Whoa. Great comments and analysis from all! I went from depths (after Thomas's essay) to elation (after Joe's) and then back and forth. And I agree with everyone (or I wouldn't be swinging back and forth). I think that right now there is a generation of hot young I.S. directors getting a whole generation of companies into hot water. And, if our economy is lucky, CEO and CIO's will eventually figure out they need a more stable platform, for all the reasons cited in this topic. How soon before they'll decide they've lived with their mistakes long enough and are willing to make new investments to rectify them? Anyone with a better sense of the macro economy have any insights? And, can we of the AS/400 world be ready for them when they start looking around for some stability in a very risky new world? I agree with you, Joe, so much! We have to write the next generation of applications and then be ready to step forward with them and make them known.

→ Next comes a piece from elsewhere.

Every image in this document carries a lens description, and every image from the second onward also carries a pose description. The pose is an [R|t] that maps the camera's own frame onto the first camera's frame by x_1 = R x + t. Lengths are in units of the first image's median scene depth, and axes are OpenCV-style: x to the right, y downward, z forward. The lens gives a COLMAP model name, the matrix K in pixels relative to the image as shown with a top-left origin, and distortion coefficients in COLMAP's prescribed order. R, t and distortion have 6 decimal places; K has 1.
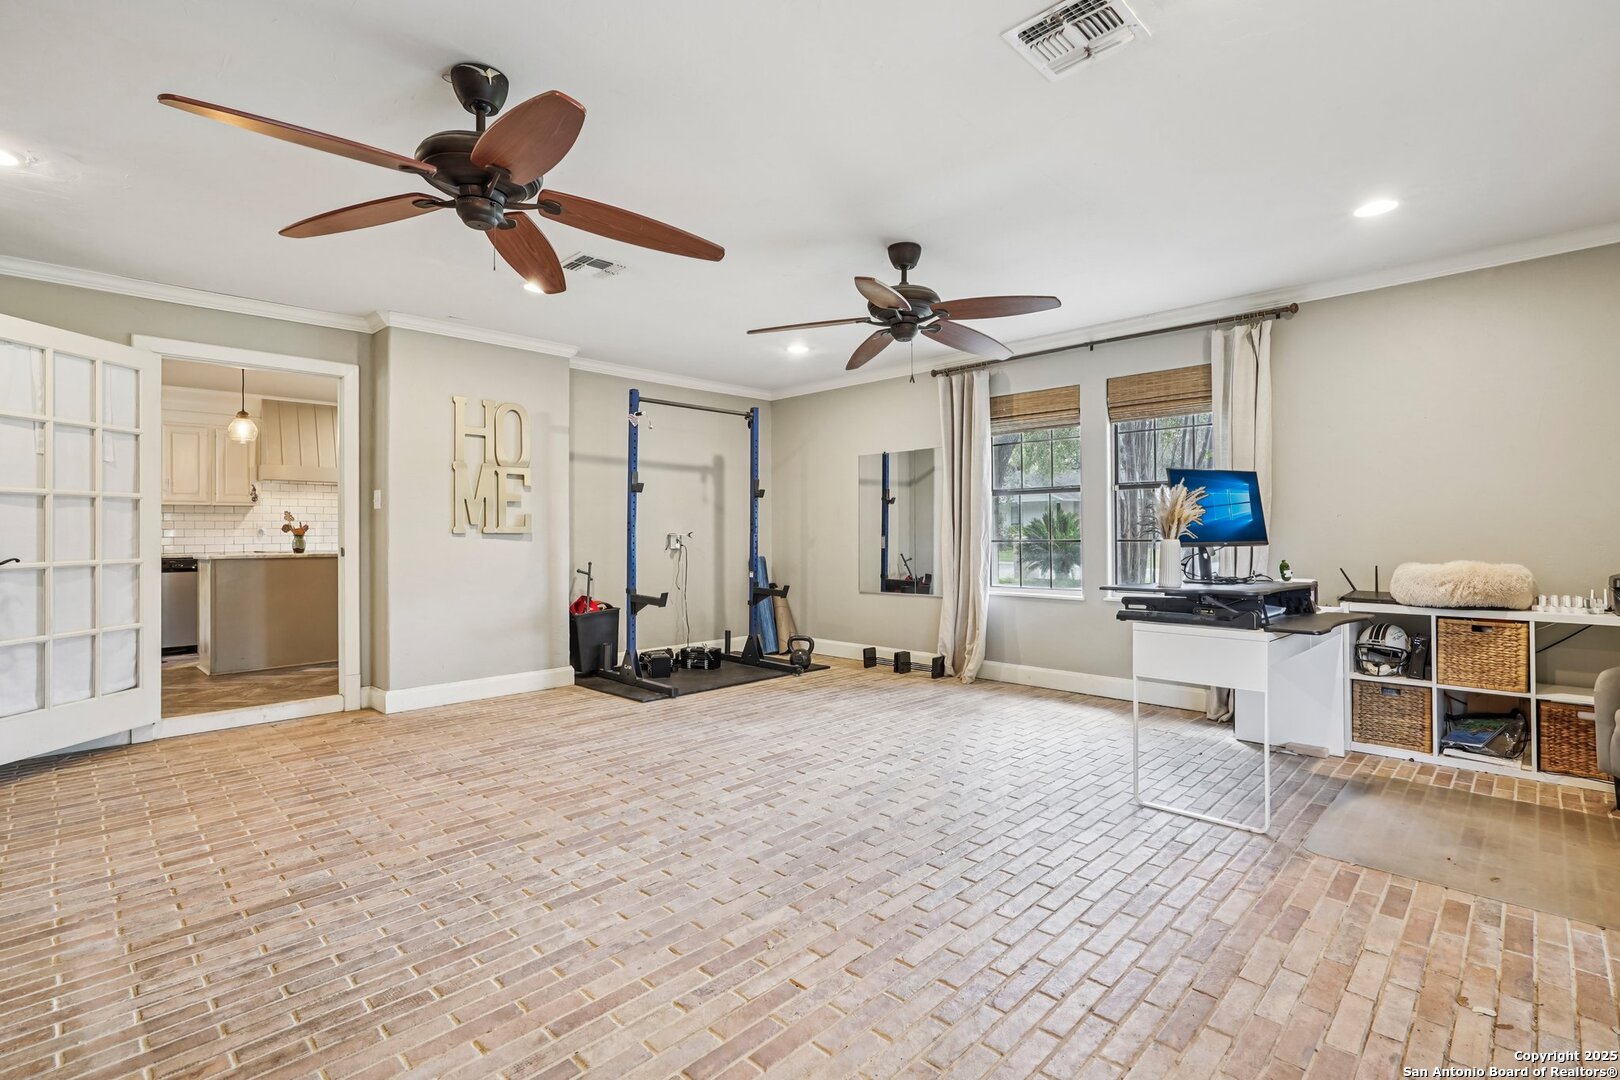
lens RADIAL K [[719.4, 0, 809.3], [0, 719.4, 534.0], [0, 0, 1]] dist [-0.000749, 0.000270]
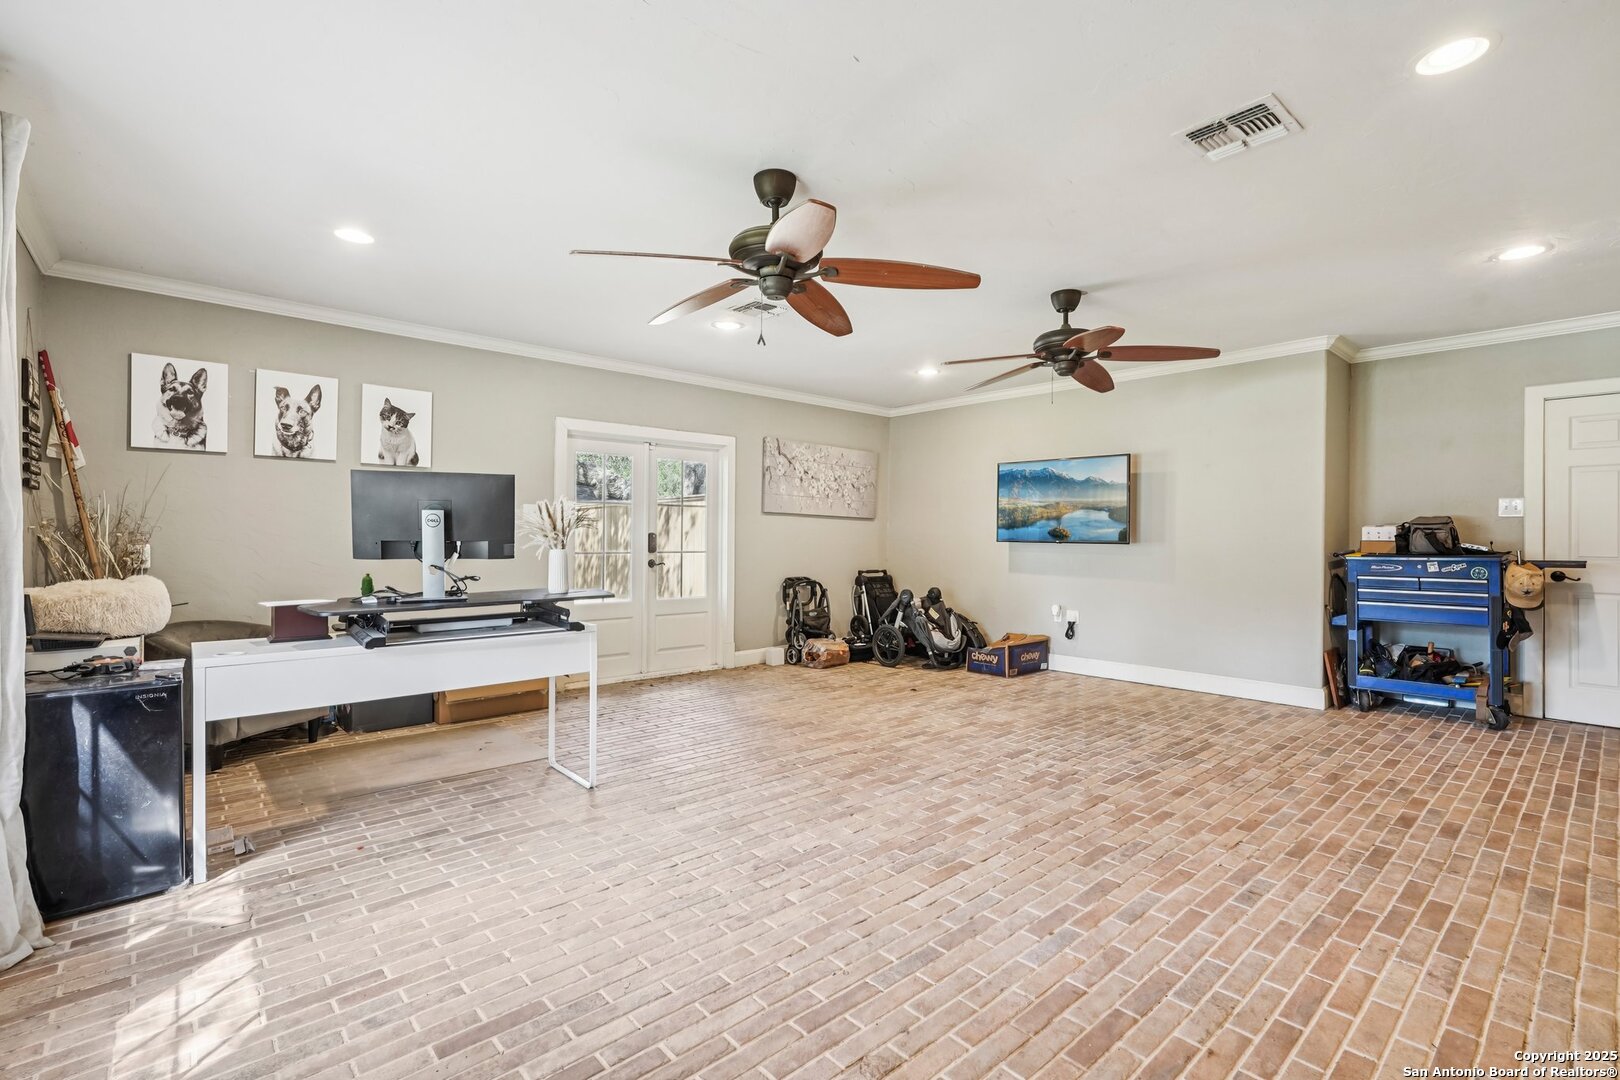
lens RADIAL K [[719.4, 0, 810.9], [0, 719.4, 539.9], [0, 0, 1]] dist [-0.000749, 0.000270]
pose [[-0.997375, 0.002954, 0.072352, 0.040952], [0.003210, 0.999989, 0.003429, -0.010851], [-0.072341, 0.003652, -0.997373, 2.085831]]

When everyone's tired of trying to sort out the mess they're likely to find themselves in, can we have something "different" and distinctly better (plus tried and true) to offer? Can we have enough new young AS/400 professionals trained and coming up the ranks to fill demand for maintenance and support of these new installations, and to fill the ranks of senior people as they move on or out? Sounds like a movement. It just rankles some deep sense of "quality" in me that such a very harmonious and dependable machine as our beloved AS/400 is getting ignored (squeaky wheel syndrome?). I don't want to work on a lesser machine, especially when this one can keep me moving into the future with new, state of the art technology (with an all-important edge of practicality) while at the same time letting me forget about my "legacy" applications while they run quietly and dependably, year after year, upgrade after upgrade. I'm not wasting any of our I.S. staff time being sure we're protected from all the latest new rash of viruses, or worrying about hackers getting to our essential production data. But it's a big concern for the network.